08 April 2011

Not Of My Doing

As I watered my garden yesterday evening, I was thinking about the life that I desire and how disheartened I can be when I feel like things are not progressing as quickly as they should. My garden isn't marvelous- my peas are struggling to make it after a string of unseasonably hot, dry, windy days with highs in the mid-eighties. My potatoes are popping up, but the strawberry roots I planted never even humored me with a sprout. A neighborhood dog decided to dig in the only spot in the entire garden bed where I had anything planted (a garden fence is going up this weekend!!). Needless to say, there weren't any carrot sprouts either. Miraculously, the two raspberry canes I planted have shot up some sprouts during the last couple of weeks. I was afraid the soil was too compacted and hard. The onions and garlic I planted last fall seem to be doing okay- I even have a few volunteer onions in the yard from where I moved the beds last year. I need to do something about my seedlings- they are starting to get a bit cramped, but I worry that planting them now would leave them vulnerable to the weird weather we've been having. I've only been at this gardening thing for a couple of years- learning many lessons the very hard way- but sometimes (as in last night, for example), I am hard on myself for not doing better. My garden is not self-sustaining and at this rate, it will definitely NOT be our sole source of veggies for the year! But I still wish that it could be. I want my grandiose dreams to be a reality.

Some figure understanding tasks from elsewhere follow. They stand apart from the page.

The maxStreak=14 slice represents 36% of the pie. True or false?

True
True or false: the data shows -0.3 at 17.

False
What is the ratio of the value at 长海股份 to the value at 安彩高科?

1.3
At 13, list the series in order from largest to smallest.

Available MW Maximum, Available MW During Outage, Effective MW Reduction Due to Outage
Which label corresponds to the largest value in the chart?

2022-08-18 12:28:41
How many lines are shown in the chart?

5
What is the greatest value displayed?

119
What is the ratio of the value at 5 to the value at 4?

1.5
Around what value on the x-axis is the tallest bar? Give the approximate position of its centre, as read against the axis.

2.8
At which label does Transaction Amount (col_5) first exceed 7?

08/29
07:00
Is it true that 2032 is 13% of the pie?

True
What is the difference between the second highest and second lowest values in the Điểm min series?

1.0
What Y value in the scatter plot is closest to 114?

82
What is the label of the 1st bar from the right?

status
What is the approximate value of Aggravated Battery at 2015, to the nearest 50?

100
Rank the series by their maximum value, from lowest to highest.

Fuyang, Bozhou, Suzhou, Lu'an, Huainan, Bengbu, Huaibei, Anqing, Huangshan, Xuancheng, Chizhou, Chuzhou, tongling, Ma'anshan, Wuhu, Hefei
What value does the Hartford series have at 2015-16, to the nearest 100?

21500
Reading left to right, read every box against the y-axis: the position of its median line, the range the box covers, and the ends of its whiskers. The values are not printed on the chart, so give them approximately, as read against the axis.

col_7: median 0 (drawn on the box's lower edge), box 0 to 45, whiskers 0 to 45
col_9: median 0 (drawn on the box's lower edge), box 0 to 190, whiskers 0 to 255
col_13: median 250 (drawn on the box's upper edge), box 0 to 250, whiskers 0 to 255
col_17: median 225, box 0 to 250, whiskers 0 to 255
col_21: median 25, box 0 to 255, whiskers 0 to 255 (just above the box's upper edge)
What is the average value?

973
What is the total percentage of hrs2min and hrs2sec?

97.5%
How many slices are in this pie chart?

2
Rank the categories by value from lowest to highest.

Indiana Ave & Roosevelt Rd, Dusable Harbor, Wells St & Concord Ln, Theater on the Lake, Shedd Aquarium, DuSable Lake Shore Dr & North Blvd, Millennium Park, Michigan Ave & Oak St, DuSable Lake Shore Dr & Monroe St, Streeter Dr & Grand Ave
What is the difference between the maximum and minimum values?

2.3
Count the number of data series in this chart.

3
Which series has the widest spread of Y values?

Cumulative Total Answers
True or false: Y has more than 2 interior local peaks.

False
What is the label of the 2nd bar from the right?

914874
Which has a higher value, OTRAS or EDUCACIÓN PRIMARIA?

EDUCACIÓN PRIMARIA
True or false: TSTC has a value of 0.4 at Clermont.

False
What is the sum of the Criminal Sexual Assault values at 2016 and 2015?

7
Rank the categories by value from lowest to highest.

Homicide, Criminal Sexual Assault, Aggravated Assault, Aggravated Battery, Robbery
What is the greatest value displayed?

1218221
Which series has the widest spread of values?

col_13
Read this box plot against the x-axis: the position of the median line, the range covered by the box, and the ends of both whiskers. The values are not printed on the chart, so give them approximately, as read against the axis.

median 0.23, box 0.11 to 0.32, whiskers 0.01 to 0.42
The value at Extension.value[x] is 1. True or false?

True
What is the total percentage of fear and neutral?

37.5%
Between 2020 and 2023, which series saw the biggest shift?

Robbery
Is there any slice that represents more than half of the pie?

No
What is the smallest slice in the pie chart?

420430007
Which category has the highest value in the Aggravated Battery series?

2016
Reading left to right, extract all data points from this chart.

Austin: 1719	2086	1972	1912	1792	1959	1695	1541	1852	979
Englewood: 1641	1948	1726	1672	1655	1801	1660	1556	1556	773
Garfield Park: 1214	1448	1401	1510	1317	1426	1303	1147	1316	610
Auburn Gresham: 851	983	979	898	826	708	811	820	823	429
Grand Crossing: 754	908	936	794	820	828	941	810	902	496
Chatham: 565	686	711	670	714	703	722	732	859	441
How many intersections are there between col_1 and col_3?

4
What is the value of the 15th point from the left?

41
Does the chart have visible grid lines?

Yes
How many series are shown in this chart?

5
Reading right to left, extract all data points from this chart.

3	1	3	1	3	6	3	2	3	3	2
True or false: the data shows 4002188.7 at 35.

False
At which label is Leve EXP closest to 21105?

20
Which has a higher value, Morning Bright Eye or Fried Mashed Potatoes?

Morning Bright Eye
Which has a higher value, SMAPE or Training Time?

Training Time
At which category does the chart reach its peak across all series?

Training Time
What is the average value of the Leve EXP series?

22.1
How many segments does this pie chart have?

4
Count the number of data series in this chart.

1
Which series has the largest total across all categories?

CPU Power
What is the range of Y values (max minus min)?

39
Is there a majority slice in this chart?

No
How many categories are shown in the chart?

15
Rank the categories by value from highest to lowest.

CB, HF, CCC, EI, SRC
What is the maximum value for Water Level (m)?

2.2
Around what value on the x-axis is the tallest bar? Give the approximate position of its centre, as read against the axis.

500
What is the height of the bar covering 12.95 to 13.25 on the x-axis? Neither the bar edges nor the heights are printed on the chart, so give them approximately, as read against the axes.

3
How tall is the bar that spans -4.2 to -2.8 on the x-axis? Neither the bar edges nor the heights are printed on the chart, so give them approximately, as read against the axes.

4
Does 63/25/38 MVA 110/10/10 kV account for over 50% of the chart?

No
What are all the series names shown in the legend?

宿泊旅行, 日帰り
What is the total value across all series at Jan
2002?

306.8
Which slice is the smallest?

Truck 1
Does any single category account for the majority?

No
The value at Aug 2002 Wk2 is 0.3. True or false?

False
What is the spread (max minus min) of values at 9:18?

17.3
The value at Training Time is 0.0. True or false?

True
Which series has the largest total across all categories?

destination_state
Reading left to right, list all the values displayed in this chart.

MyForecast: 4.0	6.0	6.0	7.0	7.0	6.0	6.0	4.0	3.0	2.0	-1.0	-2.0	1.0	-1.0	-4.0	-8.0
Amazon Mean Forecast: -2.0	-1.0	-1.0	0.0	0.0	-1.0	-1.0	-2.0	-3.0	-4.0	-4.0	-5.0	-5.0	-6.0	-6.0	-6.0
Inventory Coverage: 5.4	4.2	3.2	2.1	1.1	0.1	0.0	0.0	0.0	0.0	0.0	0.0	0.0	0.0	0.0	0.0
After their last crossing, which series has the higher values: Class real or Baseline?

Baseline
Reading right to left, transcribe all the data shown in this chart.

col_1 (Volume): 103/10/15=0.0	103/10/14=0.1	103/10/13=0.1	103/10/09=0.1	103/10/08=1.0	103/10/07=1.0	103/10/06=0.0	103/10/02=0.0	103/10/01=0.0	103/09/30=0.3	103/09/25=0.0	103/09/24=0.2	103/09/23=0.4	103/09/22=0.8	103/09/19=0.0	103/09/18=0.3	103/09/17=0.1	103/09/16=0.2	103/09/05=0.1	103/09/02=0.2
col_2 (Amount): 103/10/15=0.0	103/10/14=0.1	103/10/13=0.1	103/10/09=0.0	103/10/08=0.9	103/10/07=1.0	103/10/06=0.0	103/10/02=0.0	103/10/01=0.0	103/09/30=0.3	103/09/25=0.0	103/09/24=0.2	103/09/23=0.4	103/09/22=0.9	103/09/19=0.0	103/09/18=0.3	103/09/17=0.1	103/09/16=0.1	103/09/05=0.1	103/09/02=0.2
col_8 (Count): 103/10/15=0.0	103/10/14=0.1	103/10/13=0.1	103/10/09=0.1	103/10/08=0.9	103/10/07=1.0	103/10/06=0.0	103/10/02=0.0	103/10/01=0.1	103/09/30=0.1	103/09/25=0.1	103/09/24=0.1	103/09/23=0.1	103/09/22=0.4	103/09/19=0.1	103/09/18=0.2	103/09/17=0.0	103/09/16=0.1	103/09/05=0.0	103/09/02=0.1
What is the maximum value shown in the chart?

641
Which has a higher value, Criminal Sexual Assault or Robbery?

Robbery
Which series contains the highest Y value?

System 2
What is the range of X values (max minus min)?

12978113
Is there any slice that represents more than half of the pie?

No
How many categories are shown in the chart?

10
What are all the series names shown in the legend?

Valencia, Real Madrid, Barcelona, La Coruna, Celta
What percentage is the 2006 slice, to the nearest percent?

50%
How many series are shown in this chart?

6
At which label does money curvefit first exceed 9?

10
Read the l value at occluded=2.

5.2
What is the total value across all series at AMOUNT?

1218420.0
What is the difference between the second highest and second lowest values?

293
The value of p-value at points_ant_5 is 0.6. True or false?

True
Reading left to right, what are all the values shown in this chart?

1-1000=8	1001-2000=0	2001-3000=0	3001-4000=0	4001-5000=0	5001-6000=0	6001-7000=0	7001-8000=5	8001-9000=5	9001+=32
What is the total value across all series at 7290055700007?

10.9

A passage from 1 Corinthians hit me like a ton of bricks last night as my husband read our devotional during a late supper of pizza (the funny thing is, I think the devil was trying to stop me from hearing it, because I was suddenly distracted at that same moment and just barely caught the words):

So then neither he who plants is anything, nor he who waters, but God who gives the increase. 1 Corinthians 3:7

I know Paul is speaking of spiritual matters in this passage, but the Bible often uses examples of what is true in nature to demonstrate how God works in our lives also. God gives the increase in my garden, not me. I must trust in HIM to provide, not in my novice gardening skills. God gives the increase in my life and relationships, not me. I must trust in HIM to help me love others (and for others to love me!) with a supernatural love, not in my own beauty or charm (ha!) to hold onto a person's affections. No matter what the situation, it is GOD who is the determining factor. We can do this and that and definitely should try to discern and follow His will for our lives, but ultimately, we must leave the matter in God's hands. Once we release our controlling grip on the issue, God can freely take our problems and wishes and dreams and work them and give them back to us in ways we never could have fathomed in our limited plans. Perhaps one day God will allow me to have a flourishing garden and homestead that is literally flowing with milk and honey, but in the meantime, I am learning to take it slowly and to be thankful for the potatoes and onions even when I'd rather have carrots and peas. And a few strawberries wouldn't hurt either.